Selected excerpt.
Edinburgh International Science Festival 2017 / How much Medicine is too much?

The idea that there can be ‘too much medicine’ may not seem compatible with a world driven by technological and medical advances. But in a public discussion at Summerhall, Dr Caroline Whitworth, consultant nephrologist and Medical Director of Acute Medicine, challenged the dogma that a doctor’s sole aim is to treat illness with medicine. Hosted by Professor Derek Bell, President of the Royal College of Physicians, the discussion began with an introduction to the concept of personalised medicine. The availability of “big data”, including genomics, epigenomics and national patient databases, has vastly improved our understanding of the way individuals respond differently to disease and treatment. This, combined with the latest advances in technology (such as stem cell treatment, biological therapies and gene therapy), means that we are now facing the prospect of being able to very precisely tailor treatment to the patient’s needs and that personalised medicine is an ever-approaching reality.

These advances can hugely advance medical care and improve the ability of doctors to fulfil their traditional role, which is to improve the health of the patient. However, Dr Whitworth argued that this definition of personalised medicine may be missing a key aspect of patient needs. While the average life expectancy continues to increase linearly, the perceived ‘healthy life expectancy’ – the length of life for which people feel healthy – has decreased by 17 years since 1980. By the age of 85 years old, 98% of the population will have been treated for 1-8 chronic conditions. These figures indicate that, while as a population we are living longer, our quality of life in those extra years is compromised.

The task. According to the write-up on the "too much medicine" discussion, by how much has perceived healthy life expectancy decreased since 1980?

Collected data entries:

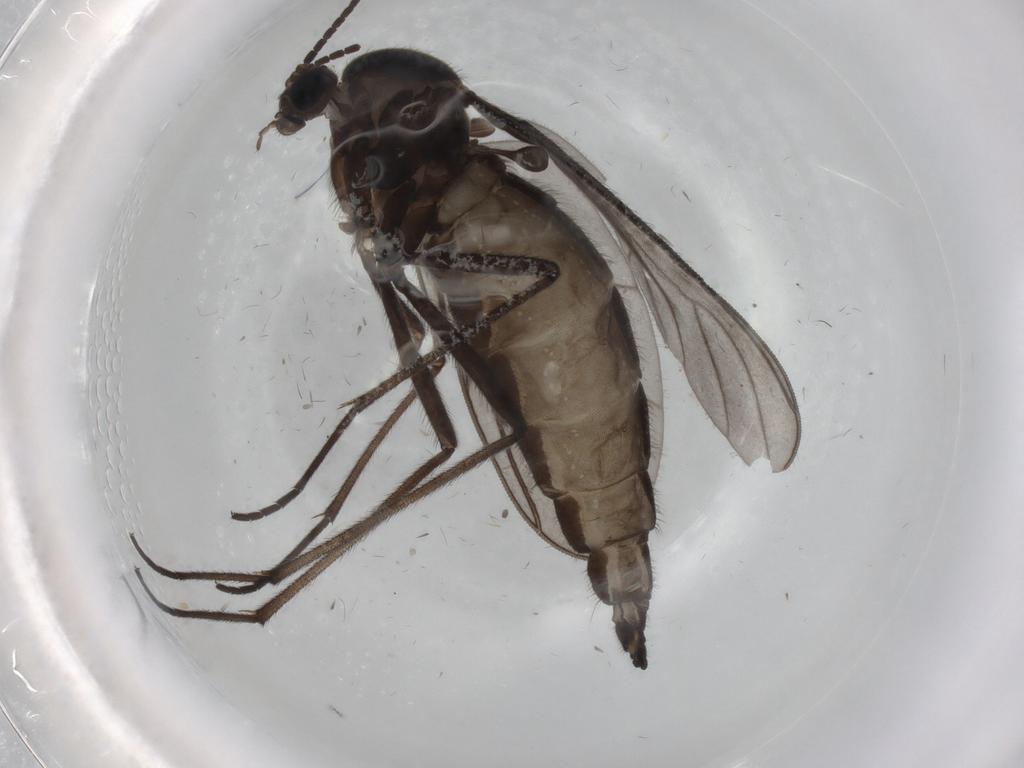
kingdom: Animalia
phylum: Arthropoda
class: Insecta
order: Diptera
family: Sciaridae
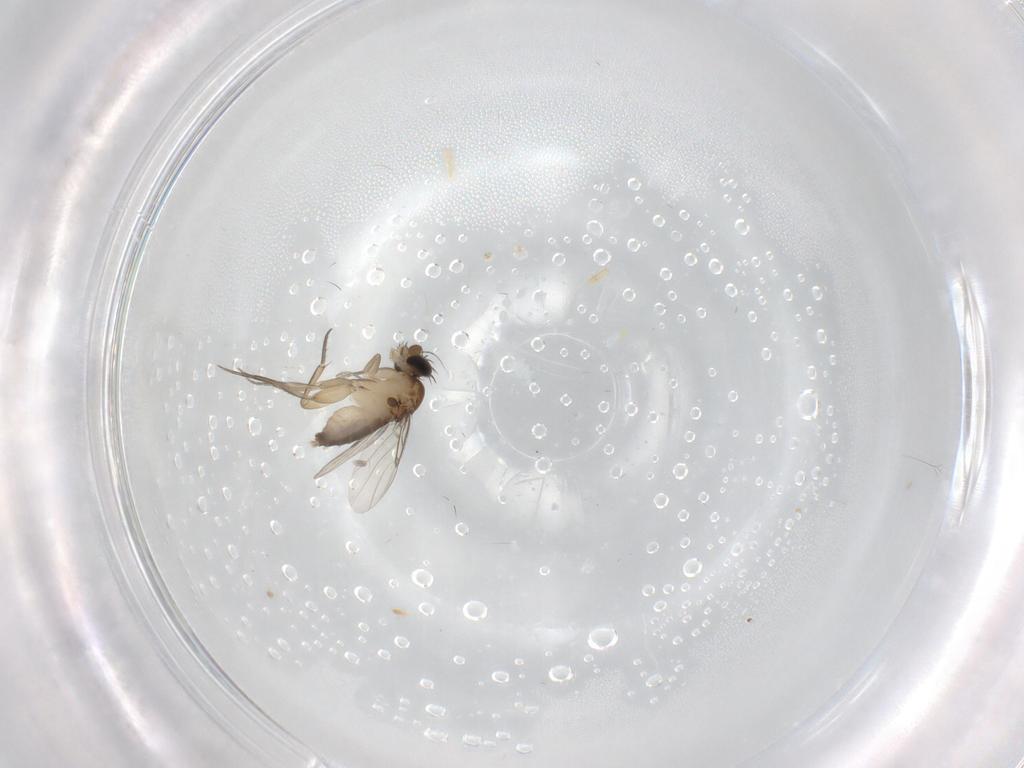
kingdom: Animalia
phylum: Arthropoda
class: Insecta
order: Diptera
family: Phoridae
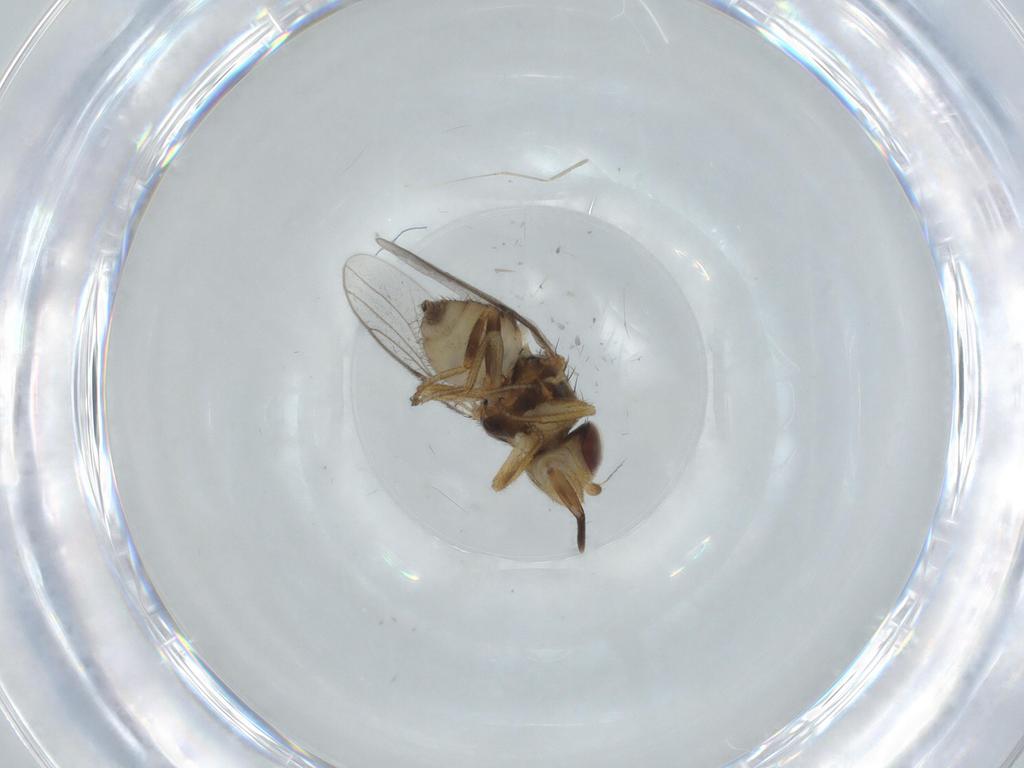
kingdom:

Exercise answer. By 17 years.